Il tema della Giornata è ripreso dall’Esortazione di papa Francesco dopo il Sinodo sui giovani “Datevi al meglio della vita” (Christus vivit, 143). E’ un invito rivolto ai giovani, ma vale soprattutto per noi chiamati a vivere la vita nella dimensione del dono e della consacrazione. Invitati “a darsi al meglio della vita”. Qual è “il meglio della nostra vita”, se non il Signore stesso che ci ha scelti, ha avuto fiducia di noi, non ha avuto riserve alcuna nel chiamarci ed affidarci una missione che va oltre di noi? Qual è “il meglio della nostra vita”, se non la relazione quotidiana con Lui? Una relazione da vivere con gioia ed entusiasmo nella dimensione del servizio, che si fa dono, ascolto, accompagnamento, lode, ringraziamento? Cos’è “il meglio della vita” se non ciò che la realizza e la porta a compimento, e quanto può renderla veramente felice?

L’attuale situazione segnata dal Covid-19 quest’anno ci fa vivere in maniera nuova questa Giornata. Niente incontri, celebrazione al chiuso, fedeli assenti dalle nostre chiese. Anche se non ci è concesso di condividere insieme momenti di ascolto, riflessione e preghiera, a tutti rimane la consegna a tener desta la consapevolezza della propria vocazione, il sentirsi chiamati alla responsabilità di una missione, a spezzare la propria vita con gli altri ed a seguire l’invito “a darsi al meglio della vita”.

L’Ufficio diocesano di pastorale delle vocazioni non ha inviato alcun materiale cartaceo alle comunità, ma ognuno può utilizzare e condividere il materiale predisposto attraverso il web e i social.

Vi chiedo solo di non dimenticare la preghiera quotidiana per le vocazioni. Fatelo non solo per dovere, ma come espressione della gioia che c’è in ciascuno per il dono della vocazione e della consacrazione. Vi assicuro che provo tanto disagio di fronte a chi talvolta mi fa osservare: ma come vuoi che i giovani possano essere attratti al Signore e rispondere alla vocazione sacerdotale e religiosa, se gli stessi sacerdoti la vivono stancamente, senza entusiasmo e tristi? So che non sempre è così!

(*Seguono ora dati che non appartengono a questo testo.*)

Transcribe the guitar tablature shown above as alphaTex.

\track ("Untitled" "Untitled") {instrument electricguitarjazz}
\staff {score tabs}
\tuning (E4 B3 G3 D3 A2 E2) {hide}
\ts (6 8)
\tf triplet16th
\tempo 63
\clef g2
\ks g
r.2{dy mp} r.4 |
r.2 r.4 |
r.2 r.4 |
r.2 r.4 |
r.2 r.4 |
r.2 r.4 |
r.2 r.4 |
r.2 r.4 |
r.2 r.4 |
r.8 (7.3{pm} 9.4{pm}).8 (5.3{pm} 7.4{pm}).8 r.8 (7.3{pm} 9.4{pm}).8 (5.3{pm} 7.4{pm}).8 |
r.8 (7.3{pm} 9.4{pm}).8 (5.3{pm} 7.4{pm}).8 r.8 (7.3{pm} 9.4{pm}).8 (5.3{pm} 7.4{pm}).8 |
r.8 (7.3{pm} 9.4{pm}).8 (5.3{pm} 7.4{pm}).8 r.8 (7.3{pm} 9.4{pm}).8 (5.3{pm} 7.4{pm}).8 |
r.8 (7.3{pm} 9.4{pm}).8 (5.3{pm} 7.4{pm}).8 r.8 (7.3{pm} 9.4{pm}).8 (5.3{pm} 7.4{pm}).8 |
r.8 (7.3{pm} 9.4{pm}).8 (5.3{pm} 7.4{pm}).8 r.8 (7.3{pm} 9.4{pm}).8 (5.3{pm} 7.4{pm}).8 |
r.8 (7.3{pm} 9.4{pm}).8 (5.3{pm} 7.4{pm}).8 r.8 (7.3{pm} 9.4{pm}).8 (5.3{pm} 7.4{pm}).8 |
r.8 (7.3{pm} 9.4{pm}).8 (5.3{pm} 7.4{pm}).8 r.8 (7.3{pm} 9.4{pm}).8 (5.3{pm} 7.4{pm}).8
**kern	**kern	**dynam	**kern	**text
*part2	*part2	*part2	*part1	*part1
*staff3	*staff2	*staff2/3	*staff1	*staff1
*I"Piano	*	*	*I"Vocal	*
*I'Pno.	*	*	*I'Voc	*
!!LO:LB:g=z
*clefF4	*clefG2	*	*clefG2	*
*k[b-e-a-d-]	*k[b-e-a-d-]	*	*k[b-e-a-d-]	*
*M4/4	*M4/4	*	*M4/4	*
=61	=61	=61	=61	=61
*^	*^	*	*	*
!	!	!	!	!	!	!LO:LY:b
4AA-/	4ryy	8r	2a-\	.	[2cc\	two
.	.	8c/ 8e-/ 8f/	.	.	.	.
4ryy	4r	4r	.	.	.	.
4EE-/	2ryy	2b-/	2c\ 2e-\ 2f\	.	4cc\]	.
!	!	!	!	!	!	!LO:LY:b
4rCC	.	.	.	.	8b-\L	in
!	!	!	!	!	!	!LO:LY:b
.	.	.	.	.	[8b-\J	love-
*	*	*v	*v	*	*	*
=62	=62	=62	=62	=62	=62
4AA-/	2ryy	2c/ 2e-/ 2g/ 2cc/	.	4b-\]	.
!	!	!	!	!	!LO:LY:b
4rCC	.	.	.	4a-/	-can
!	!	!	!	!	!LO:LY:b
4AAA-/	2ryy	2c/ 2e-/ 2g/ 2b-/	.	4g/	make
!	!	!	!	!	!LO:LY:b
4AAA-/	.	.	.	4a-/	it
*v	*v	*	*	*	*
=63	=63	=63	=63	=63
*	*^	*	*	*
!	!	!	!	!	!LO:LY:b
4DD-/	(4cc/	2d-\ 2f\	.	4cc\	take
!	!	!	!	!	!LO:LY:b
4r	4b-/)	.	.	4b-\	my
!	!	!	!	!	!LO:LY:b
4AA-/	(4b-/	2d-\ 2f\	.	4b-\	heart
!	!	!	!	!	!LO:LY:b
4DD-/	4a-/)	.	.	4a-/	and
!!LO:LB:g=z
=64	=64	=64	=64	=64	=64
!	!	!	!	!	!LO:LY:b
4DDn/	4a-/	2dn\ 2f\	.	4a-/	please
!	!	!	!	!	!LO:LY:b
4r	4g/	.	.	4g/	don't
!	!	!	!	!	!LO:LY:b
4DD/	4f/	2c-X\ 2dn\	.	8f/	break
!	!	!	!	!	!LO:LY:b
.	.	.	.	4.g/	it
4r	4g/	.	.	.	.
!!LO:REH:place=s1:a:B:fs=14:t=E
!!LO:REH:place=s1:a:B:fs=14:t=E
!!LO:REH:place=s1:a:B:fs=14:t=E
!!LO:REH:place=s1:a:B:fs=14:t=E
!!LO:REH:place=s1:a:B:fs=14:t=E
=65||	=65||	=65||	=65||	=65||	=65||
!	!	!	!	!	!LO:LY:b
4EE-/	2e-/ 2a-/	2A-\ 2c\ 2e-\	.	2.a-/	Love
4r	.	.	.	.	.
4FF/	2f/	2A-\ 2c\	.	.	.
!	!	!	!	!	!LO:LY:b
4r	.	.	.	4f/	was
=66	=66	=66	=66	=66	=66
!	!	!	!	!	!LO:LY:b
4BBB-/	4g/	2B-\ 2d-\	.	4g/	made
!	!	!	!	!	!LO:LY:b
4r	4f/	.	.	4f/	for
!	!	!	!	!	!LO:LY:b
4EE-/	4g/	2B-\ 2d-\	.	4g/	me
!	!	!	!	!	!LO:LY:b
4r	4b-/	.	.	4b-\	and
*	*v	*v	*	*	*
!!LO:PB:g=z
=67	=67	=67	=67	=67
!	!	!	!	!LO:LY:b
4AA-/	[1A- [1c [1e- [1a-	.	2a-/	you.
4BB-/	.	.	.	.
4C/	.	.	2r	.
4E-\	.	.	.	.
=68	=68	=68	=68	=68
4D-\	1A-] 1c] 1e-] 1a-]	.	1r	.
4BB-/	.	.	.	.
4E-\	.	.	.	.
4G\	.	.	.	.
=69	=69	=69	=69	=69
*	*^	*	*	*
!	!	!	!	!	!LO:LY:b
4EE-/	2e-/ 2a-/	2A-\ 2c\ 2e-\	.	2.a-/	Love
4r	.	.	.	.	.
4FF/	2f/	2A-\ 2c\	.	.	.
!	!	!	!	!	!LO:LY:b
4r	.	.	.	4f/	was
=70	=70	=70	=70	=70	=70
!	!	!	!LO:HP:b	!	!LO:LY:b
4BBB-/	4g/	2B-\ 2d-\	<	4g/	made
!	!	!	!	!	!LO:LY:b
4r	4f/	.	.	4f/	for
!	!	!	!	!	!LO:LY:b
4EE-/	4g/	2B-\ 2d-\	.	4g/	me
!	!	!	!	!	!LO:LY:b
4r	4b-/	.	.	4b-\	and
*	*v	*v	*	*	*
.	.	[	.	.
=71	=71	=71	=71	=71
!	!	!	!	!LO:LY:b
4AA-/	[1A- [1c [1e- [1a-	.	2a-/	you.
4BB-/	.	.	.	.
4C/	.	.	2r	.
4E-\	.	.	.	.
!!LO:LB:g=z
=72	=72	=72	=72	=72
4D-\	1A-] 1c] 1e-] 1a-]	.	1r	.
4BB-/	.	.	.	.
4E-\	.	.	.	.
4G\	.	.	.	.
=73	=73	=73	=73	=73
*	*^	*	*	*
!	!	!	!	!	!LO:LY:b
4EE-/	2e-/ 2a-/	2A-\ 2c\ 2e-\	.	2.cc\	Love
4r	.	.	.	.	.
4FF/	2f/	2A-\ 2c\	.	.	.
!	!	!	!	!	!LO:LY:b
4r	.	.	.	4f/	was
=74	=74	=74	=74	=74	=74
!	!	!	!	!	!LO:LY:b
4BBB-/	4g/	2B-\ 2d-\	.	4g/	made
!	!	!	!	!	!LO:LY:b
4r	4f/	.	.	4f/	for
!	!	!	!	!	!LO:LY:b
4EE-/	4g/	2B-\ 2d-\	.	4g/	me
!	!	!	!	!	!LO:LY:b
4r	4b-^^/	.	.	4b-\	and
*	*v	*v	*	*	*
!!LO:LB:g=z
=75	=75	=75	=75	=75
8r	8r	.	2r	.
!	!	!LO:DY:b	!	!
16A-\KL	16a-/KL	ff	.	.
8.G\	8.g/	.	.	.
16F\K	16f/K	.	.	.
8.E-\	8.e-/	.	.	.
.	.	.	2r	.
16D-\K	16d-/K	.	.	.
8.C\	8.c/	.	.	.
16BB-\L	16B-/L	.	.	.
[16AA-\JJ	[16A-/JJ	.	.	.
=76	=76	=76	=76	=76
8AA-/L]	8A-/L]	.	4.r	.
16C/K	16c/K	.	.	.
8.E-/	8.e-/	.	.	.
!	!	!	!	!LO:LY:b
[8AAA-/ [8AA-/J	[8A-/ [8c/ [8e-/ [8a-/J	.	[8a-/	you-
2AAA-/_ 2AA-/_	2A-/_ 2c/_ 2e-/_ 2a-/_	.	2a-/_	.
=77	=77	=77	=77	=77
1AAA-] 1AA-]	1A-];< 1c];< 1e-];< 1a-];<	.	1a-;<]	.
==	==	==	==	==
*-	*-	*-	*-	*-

Il Signore ci ha tanto donato nella vita ed in questi giorni difficili ci ha offerto diverse possibilità di riflessione e di preghiera. Rispondiamo al Suo amore con la gioia di chi sa di essere stato scelto e mandato. Sia la missione ricevuta la nostra gioia!

Vi saluto nel Signore al quale chiedo per tutti la paterna benedizione.